▸ **Instructions for the task**: Your answer should consist only of the lines below from the one with "द्वितीय केदार मद्महेश्वर" through the one with "Benzer Ürünler", copied exactly.

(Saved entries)
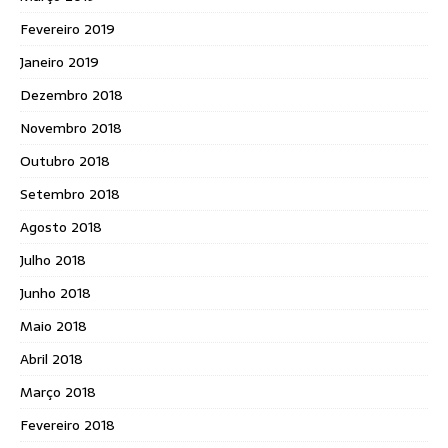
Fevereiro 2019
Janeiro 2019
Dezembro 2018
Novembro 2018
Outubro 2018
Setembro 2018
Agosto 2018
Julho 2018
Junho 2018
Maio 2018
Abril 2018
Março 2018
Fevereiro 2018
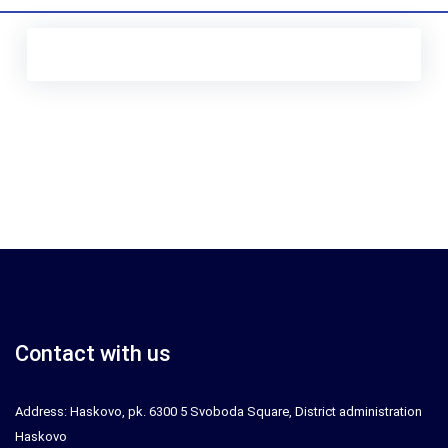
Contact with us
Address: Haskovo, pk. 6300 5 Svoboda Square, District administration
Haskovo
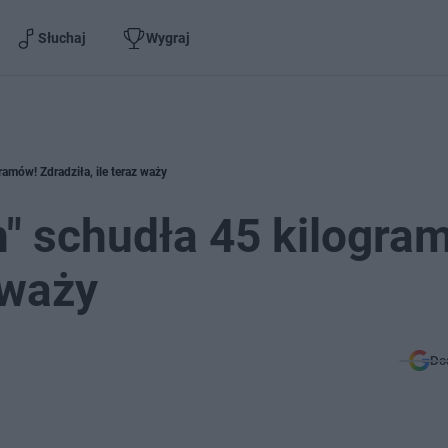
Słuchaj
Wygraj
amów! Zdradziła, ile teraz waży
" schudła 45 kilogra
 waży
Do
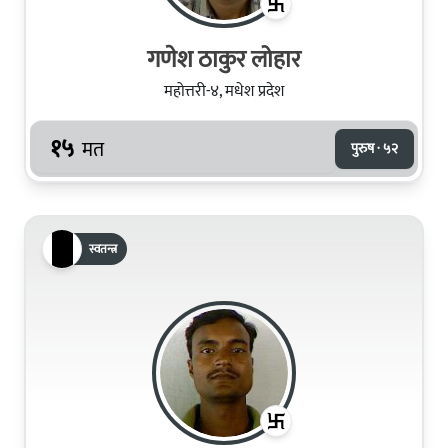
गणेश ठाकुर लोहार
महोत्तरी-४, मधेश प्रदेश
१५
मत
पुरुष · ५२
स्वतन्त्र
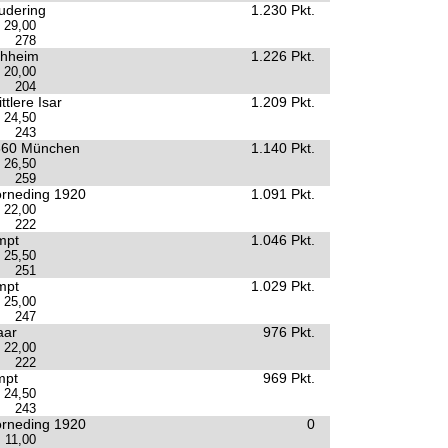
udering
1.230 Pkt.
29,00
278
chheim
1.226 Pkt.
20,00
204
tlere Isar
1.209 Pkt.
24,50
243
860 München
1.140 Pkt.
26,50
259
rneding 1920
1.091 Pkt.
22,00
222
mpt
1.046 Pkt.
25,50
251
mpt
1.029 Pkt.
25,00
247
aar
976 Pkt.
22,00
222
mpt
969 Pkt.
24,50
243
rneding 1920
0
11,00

...

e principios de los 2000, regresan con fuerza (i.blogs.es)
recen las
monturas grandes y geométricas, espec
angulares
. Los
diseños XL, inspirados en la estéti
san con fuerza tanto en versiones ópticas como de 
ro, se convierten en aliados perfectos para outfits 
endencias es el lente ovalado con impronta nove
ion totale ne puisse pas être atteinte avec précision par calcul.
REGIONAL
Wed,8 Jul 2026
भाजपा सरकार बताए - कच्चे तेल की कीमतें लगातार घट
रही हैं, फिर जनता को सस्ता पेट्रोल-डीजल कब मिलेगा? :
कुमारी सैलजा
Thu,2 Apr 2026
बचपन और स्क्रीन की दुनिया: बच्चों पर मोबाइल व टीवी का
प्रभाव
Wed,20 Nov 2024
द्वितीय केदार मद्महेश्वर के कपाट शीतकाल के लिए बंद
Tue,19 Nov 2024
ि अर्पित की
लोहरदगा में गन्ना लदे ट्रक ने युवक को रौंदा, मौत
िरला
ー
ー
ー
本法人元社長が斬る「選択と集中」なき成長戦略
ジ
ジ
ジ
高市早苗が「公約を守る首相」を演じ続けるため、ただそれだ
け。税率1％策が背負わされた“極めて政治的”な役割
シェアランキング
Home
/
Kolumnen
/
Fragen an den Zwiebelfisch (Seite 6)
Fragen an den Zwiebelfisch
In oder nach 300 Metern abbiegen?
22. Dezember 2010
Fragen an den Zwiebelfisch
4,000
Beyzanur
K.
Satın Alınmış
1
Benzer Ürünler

▸ **Written answer**:
द्वितीय केदार मद्महेश्वर के कपाट शीतकाल के लिए बंद
Tue,19 Nov 2024
ि अर्पित की
लोहरदगा में गन्ना लदे ट्रक ने युवक को रौंदा, मौत
िरला
ー
ー
ー
本法人元社長が斬る「選択と集中」なき成長戦略
ジ
ジ
ジ
高市早苗が「公約を守る首相」を演じ続けるため、ただそれだ
け。税率1％策が背負わされた“極めて政治的”な役割
シェアランキング
Home
/
Kolumnen
/
Fragen an den Zwiebelfisch (Seite 6)
Fragen an den Zwiebelfisch
In oder nach 300 Metern abbiegen?
22. Dezember 2010
Fragen an den Zwiebelfisch
4,000
Beyzanur
K.
Satın Alınmış
1
Benzer Ürünler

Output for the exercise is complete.